The strange neon surreality of Los Angeles seems a fitting backdrop for Critchley’s meditation on how we might improve our relationship with death, and his desire to penetrate the opaque surface of our plastic desires is commendable. Unfortunately, the story he tells his readers about LA is no more credible than his stories about philosophers. They are all myths that contain elements of truth and suit his purposes. Critchley’s account of the death of Pythagoras, for instance, is prefaced by an admission that, “sadly, it is now almost universally assumed by classical scholars that Pythagoras never existed…. But let’s not allow Pythagoras’ mere non-existence to deter us, as the stories that surround him are so compelling.” Socrates, whose trial and death Critchley describes as marking the beginning of philosophy, could hardly have died as Plato says he did, calmly relaying bits of wisdom to his followers even as the poison gripped his veins, seeing as how hemlock tends to induce vomiting and violent convulsions as it courses through the body and stills the organs.

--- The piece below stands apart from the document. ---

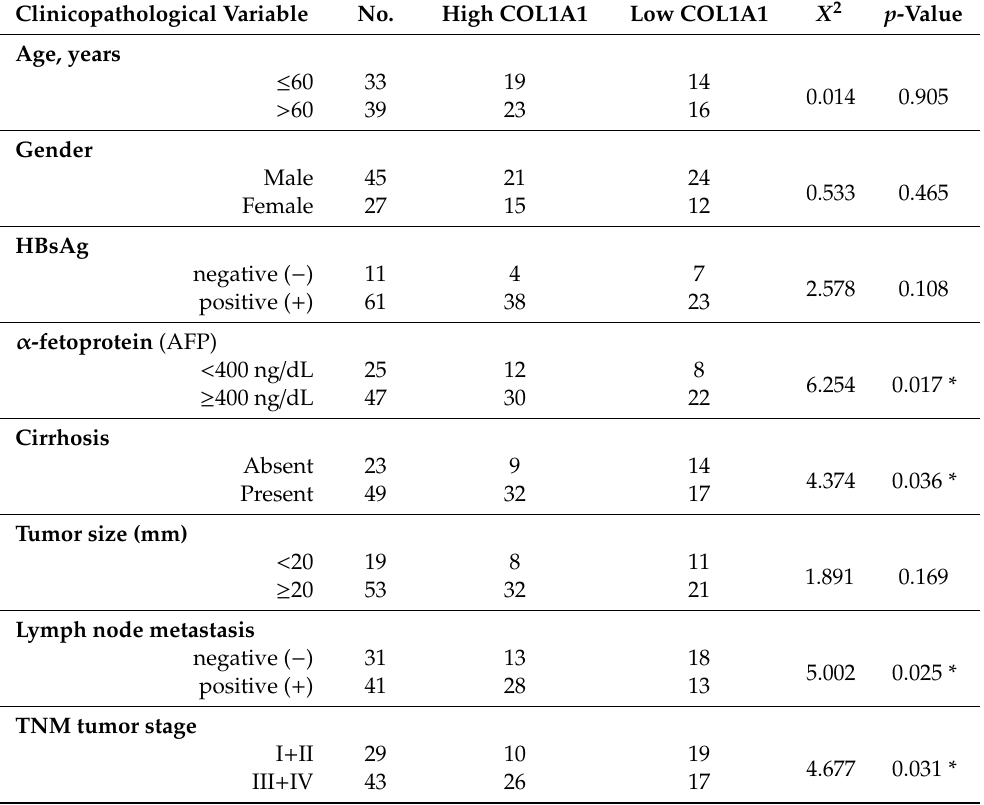
Table 1. Patient clinicopathological characteristics of TMU-SHH HCC cohort. * p < 0.05. Clinicopathological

Critchley’s style is pithy and anecdotal, and he is more concerned with the morals to be gleaned from these philosophers’ deaths and last words than the finer points of how, when and why. The power of their stories transcends fact, as does the story of Los Angeles as a depraved cultural wasteland populated by surgically augmented seekers of eternal youth. What is important is the tincture of truth and the ease of extrapolation. But these dead thinkers are not just players on a stage to Critchley. He argues not only that the “philosophical death” is a noble idea but also that it is, in some fashion, achievable, an assertion that is undermined by his casual conflation of mythology and history, ideal and real.

Critchley may not put forth a viable antidote to Suzanne Somers and Rick Warren, but then again, the sophistries hawked by New Age gurus, life-extension enthusiasts and televangelists have been around since, well, the Sophists, and are likely to endure for as long as we do. And while many of Critchley’s philosophers seem intent on conquering death, some are simply humbled by it, teaching us that “it is only in grief that we become most truly ourselves.” Still others are flummoxed by death, and “despite the lofty reach of their intellect,” they “cope with the hand that life deals them like the rest of us.”

Between the example of Cicero and the likelihood that he will expire without grace or glory in a hospital bed, slowly deprived of his faculties, Barnes assiduously avoids any conclusion–perhaps, in part, to ward off his own. He weighs the fear of dying against the fear of not existing, considers the consolations of religion and literature and contemplates the words of philosophers and family members. He takes solace in the thought that he won’t really die until his last reader does. And at the conclusion of his book, he wonders what he has accomplished with all this, whether he has “got this death thing straight–or even a little straighter.”

The frivolous things with which we fill our lives may well leave us anxious, old and wanting hormone therapy, God or both. But if there is to be salvation for us on earth, we must come to terms even with those things. Or we must come to terms with not coming to terms, and move on.